Tausche in allen folgenden Zeilen "bars" gegen "columns" aus und gib die Zeilen sonst unverändert wieder. Lass die Bilder in deiner Antwort weg.

━━━ Übungsdaten

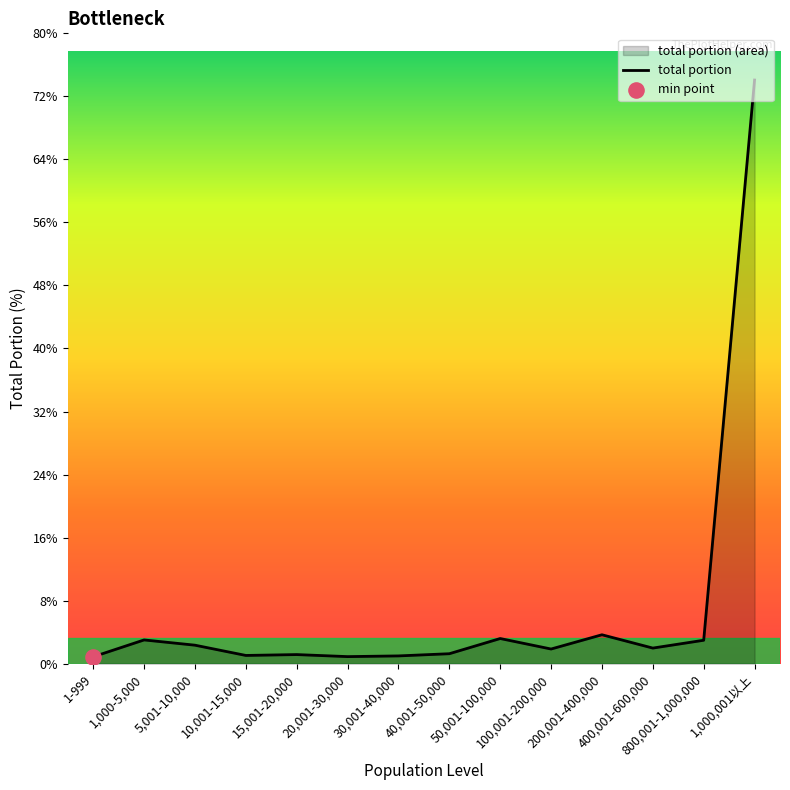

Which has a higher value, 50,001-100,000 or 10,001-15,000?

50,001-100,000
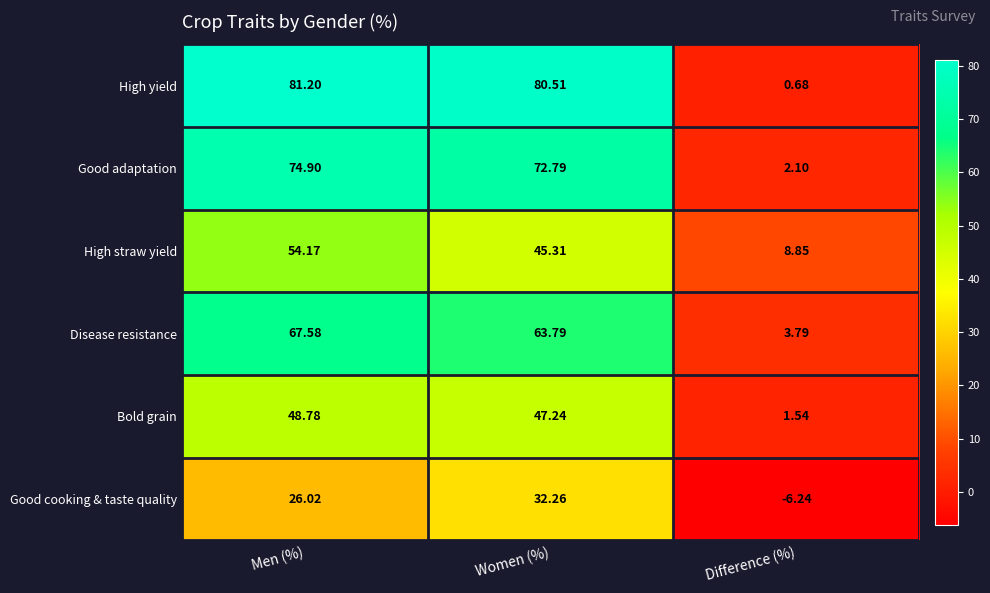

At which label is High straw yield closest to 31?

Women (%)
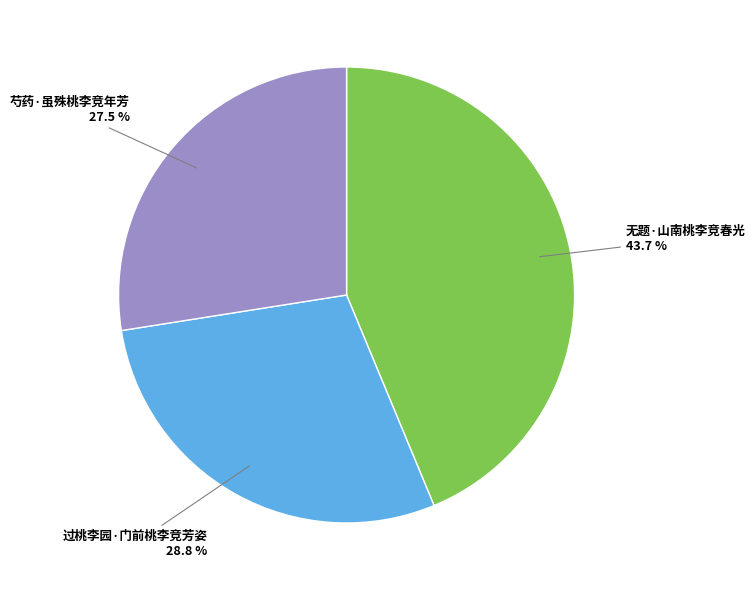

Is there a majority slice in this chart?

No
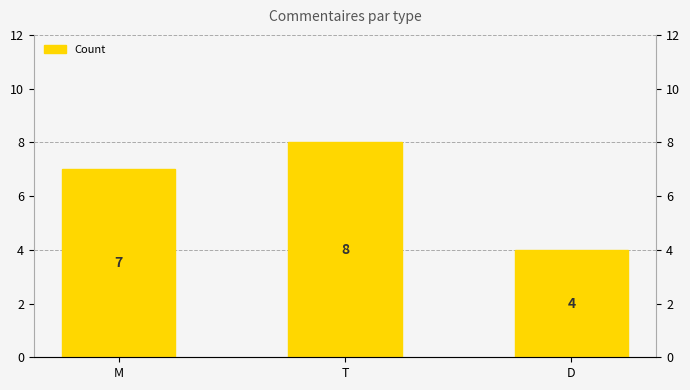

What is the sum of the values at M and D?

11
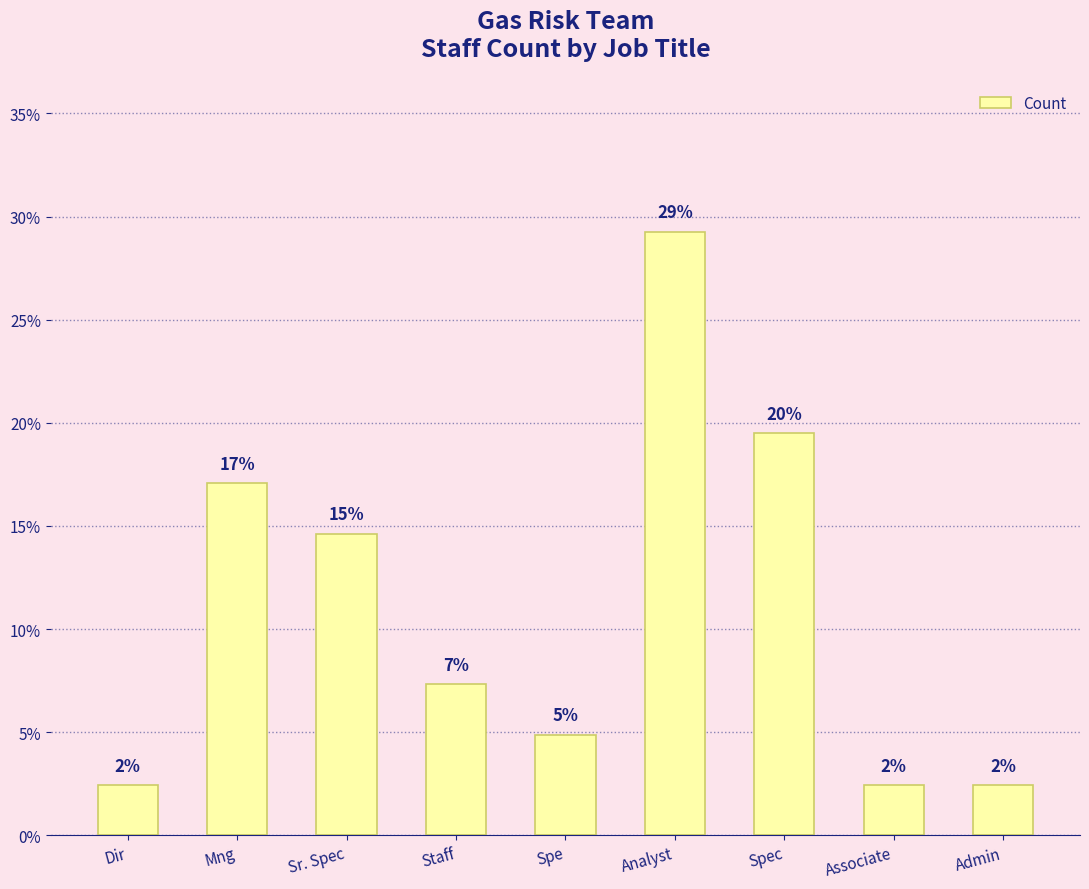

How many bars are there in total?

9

━━━━━━

Antwortfeld
Which has a higher value, 50,001-100,000 or 10,001-15,000?

50,001-100,000

At which label is High straw yield closest to 31?

Women (%)

Is there a majority slice in this chart?

No

What is the sum of the values at M and D?

11

How many columns are there in total?

9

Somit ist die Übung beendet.